Orchid didn't think Paris 1968 was bad at all. In fact, they spent the late 90s-early 00s constructing fast, chaotic, and strangely beautiful songs about philosophers and revolutionaries. On the track "Victory Is Ours" off their EP/10" Dance Tonight! Revolution Tomorrow!, vocalist Jayson Green screams "I was born in 1968/I was born in '68/And I'm born again!/Fresh face for the stenciled walls/Debord is always right here", referencing Guy Debord and the Situationalist International. Greene furthers the motif in "I Am Nieztczhe":
I make the sounds you can't understand
This is my critique!
This is my subversion!
This is my revolution!
I make the sounds that you can't understand
It is hard to understand how a trade that deals one of the top 10 players in the league and a point guard who at one point played in 7 straight conference finals would actually benefit a team. From Charles Barkley being traded for Jeff Hornacek, Andrew Lang, and Tim Perry to Kevin Garnett being traded for Al Jefferson, Ryan Gomes, and birthday cake dunking specialist Gerald Green, these "3 quarters for a dollar" trades tend to leave a team in shambles and perpetual rebuilding mode.

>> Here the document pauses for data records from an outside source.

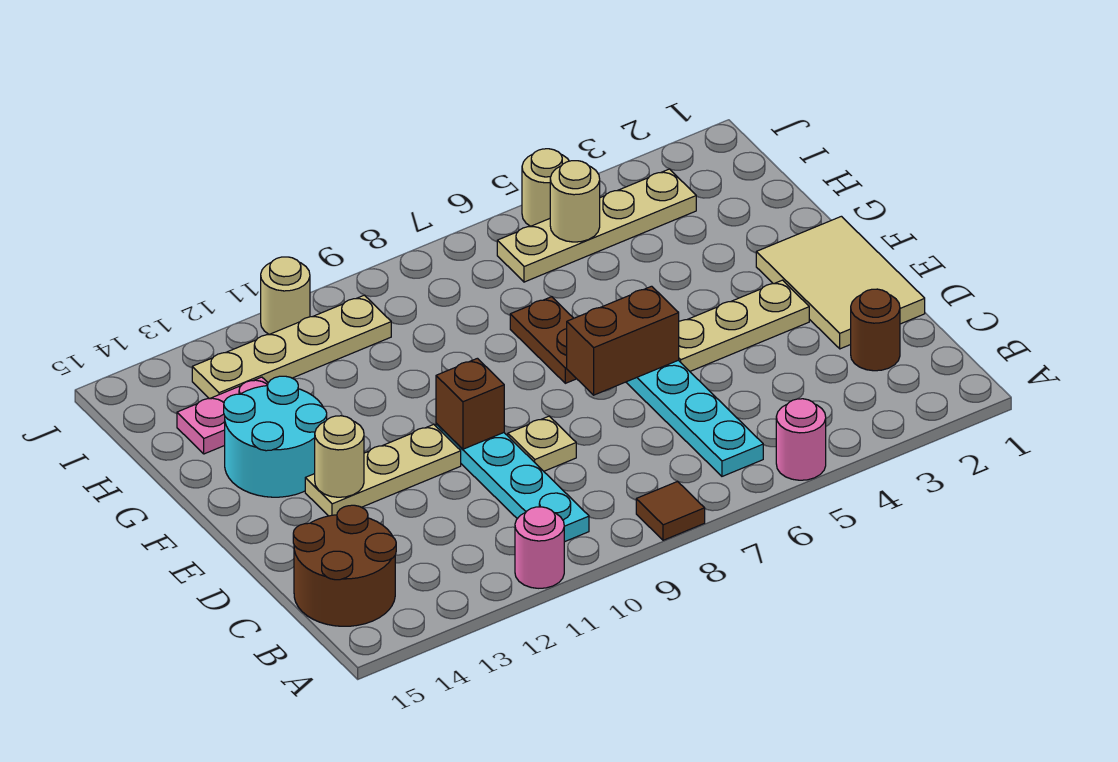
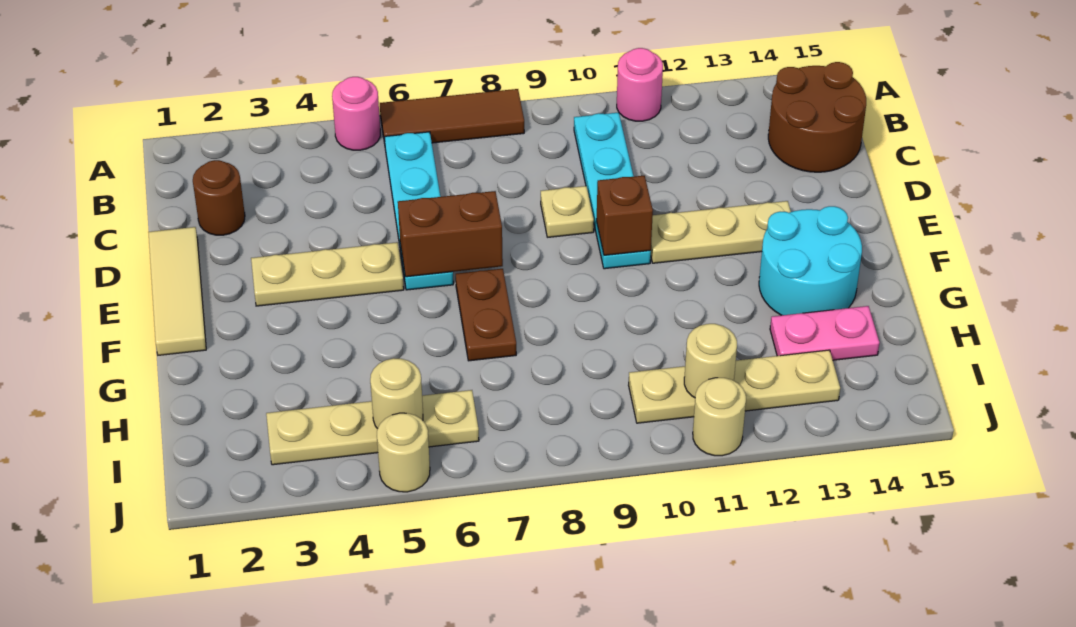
brown 1x1 tile [636,481,705,540] -> brown 1x3 tile [380,89,524,144]
tan 2x3 tile [756,216,925,349] -> tan 1x3 tile [148,227,206,355]
tan 1x1 round brick [315,416,364,497] -> tan 1x1 round brick moved to [684,324,737,398]

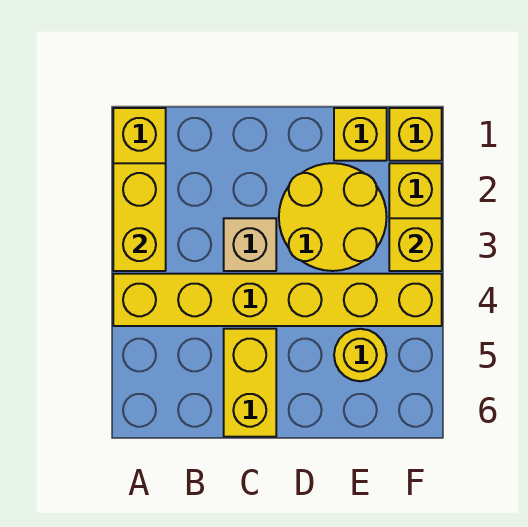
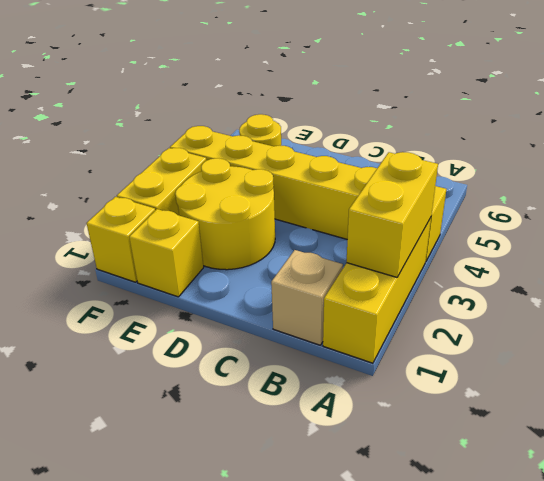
tan 1x1 brick [224,218,276,271] -> tan 1x1 brick moved to [271,250,343,345]
yellow 1x2 brick [224,329,276,437] -> none
yellow 1x1 brick [389,218,442,271] -> none

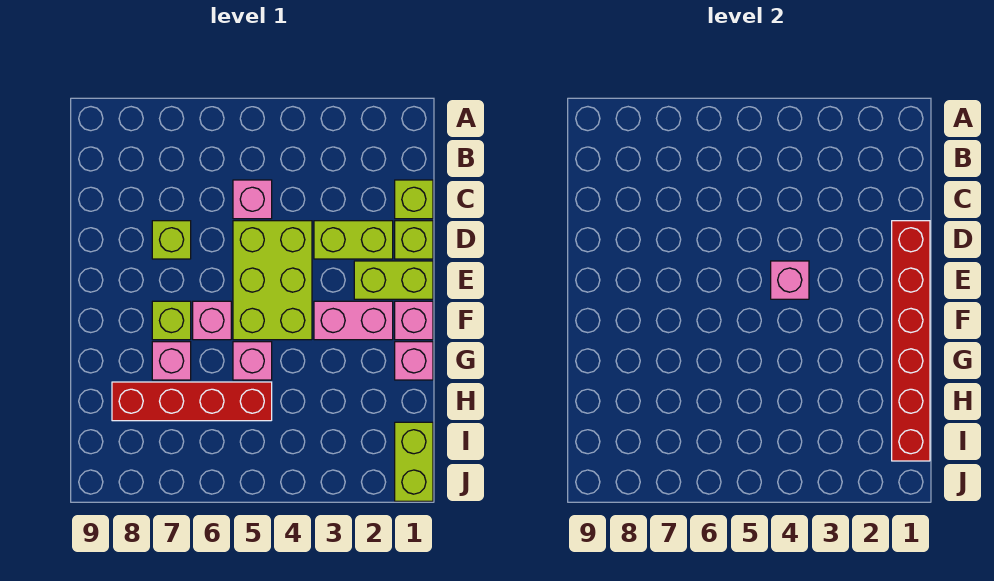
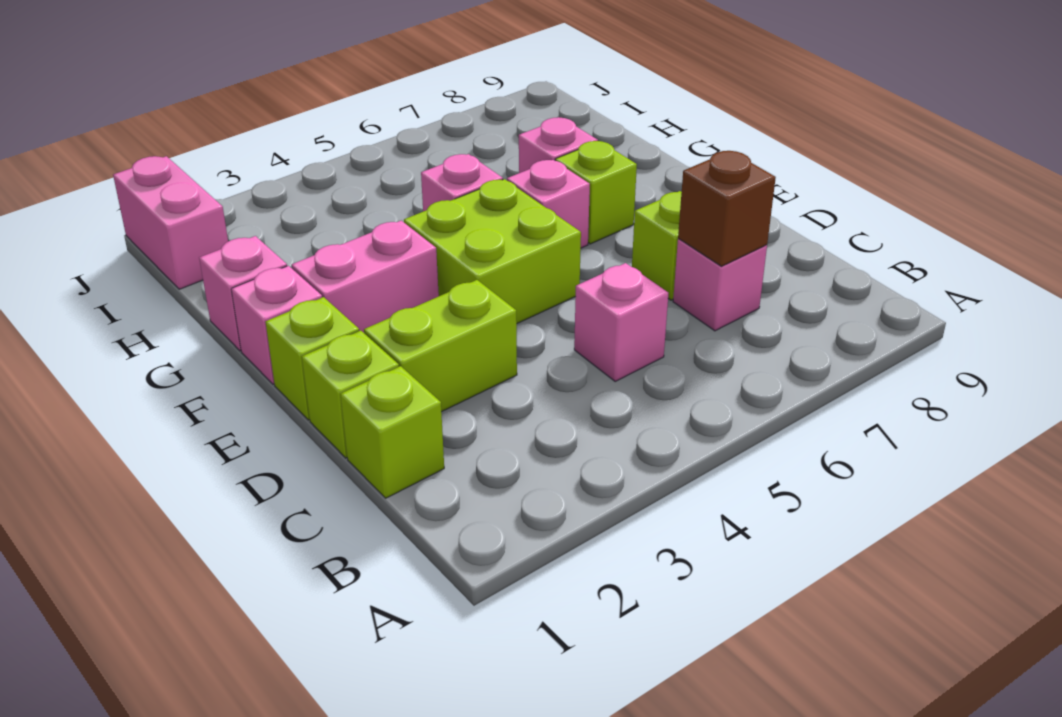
none -> brown 1x1 brick [678,151,776,266]
red 1x6 brick [892,221,930,461] -> none
lime 2x3 brick [233,221,312,340] -> lime 2x2 brick [404,179,581,323]
lime 1x2 brick [354,261,433,299] -> lime 1x1 brick [266,297,359,420]
pink 1x1 brick [771,261,809,299] -> pink 1x1 brick moved to [673,239,767,331]
red 1x4 brick [112,382,272,421] -> none
lime 1x2 brick [395,422,433,501] -> pink 1x2 brick [113,156,228,289]

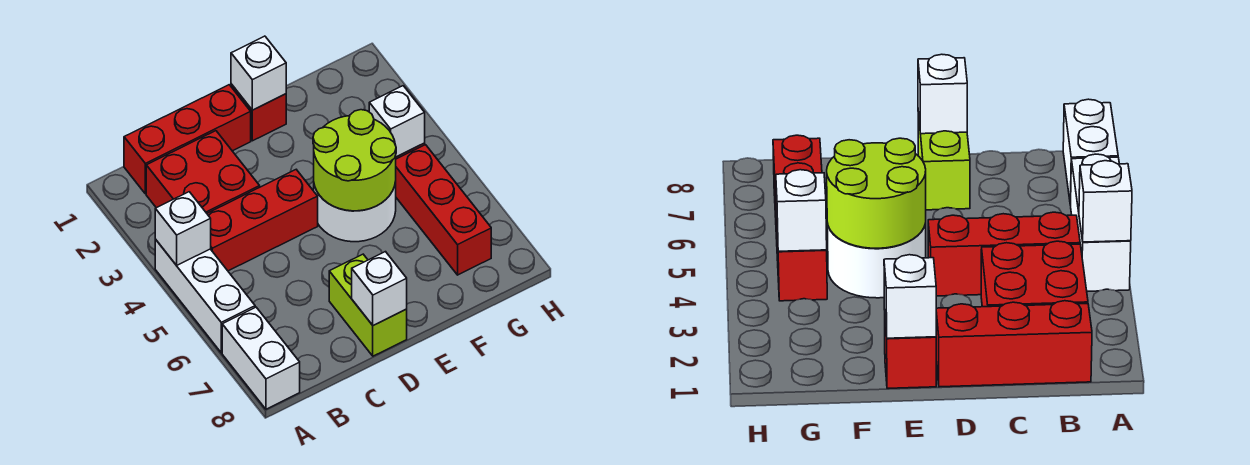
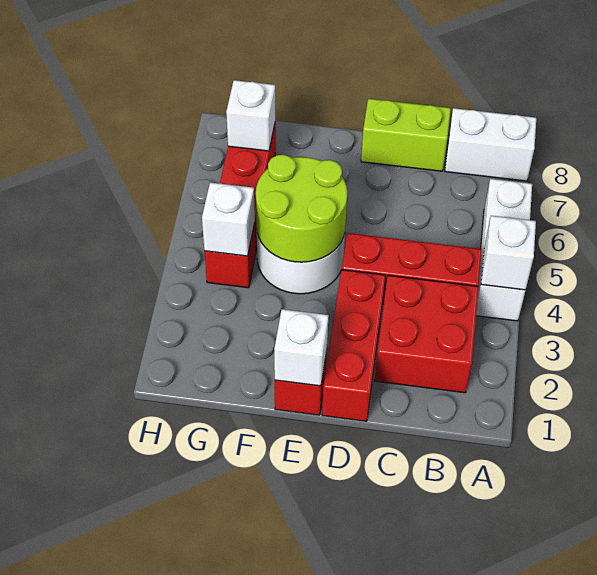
white 1x2 brick [222,307,300,409] -> white 1x2 brick turned to [445,108,536,181]
red 1x3 brick [124,85,251,194] -> red 1x3 brick turned to [322,270,385,421]
lime 1x2 brick [329,254,407,356] -> lime 1x2 brick turned to [361,99,451,171]
white 1x1 brick [352,252,407,325] -> white 1x1 brick moved to [226,80,275,151]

Denver subverted this trend by making sure the 3 quarters they got were legitimate starters, and holding out for a 4th quarter (Mozgov), who the Knicks barely could afford to part with considering their lack of size. GM Masai Ujiri masterfully used a team that Melo showed no interest in playing with (New Jersey) as a bargaining chip and made sure owner Stan Kroenke was involved in order to bring the Knicks buffoonish owner James Dolan and his trusty sidekick Isiah Thomas into the process. In the end, the team that normally gets burned shifted the paradigm and created a blueprint for future trades of this magnitude.
Orchid's lyrics made bored art school kids take notice, but their real appeal was in the fast drumming and secretly brutal guitar riffs, with songs rarely surpassing 2 minutes. Early splits with Pig Destroyer and Combatwoundedveteran gave them cred from a crowd who would rarely admit to liking anything associated with the "screamo" label. On the other hand, those who were more in touch with their feelings enjoyed the melodies while still being able to spaz out in a more accessible way.
While the Nuggets lack a star in the front court, the size and strength they can feature with the likes of Kenyon Martin, Nene, Chris "Birdman" Andersen and even Timofey Mozgov and Kosta Koufos can create matchup problems for any undersized opposition (any wonder why likely 1st round opponent Oklahoma City made sure to get Kendrick Perkins?). The Nuggets can throw out a secretly brutal lineup of 7 footers and physical power forwards if they feel like it. They can also go super small and fast with Ty Lawson, Ray Felton, JR Smith, and Aaron Afflalo. They are just that fucking deep. And their 22 game run is a critique of top heavy teams like the Miami Heat. This is their subversion! This is their revolution!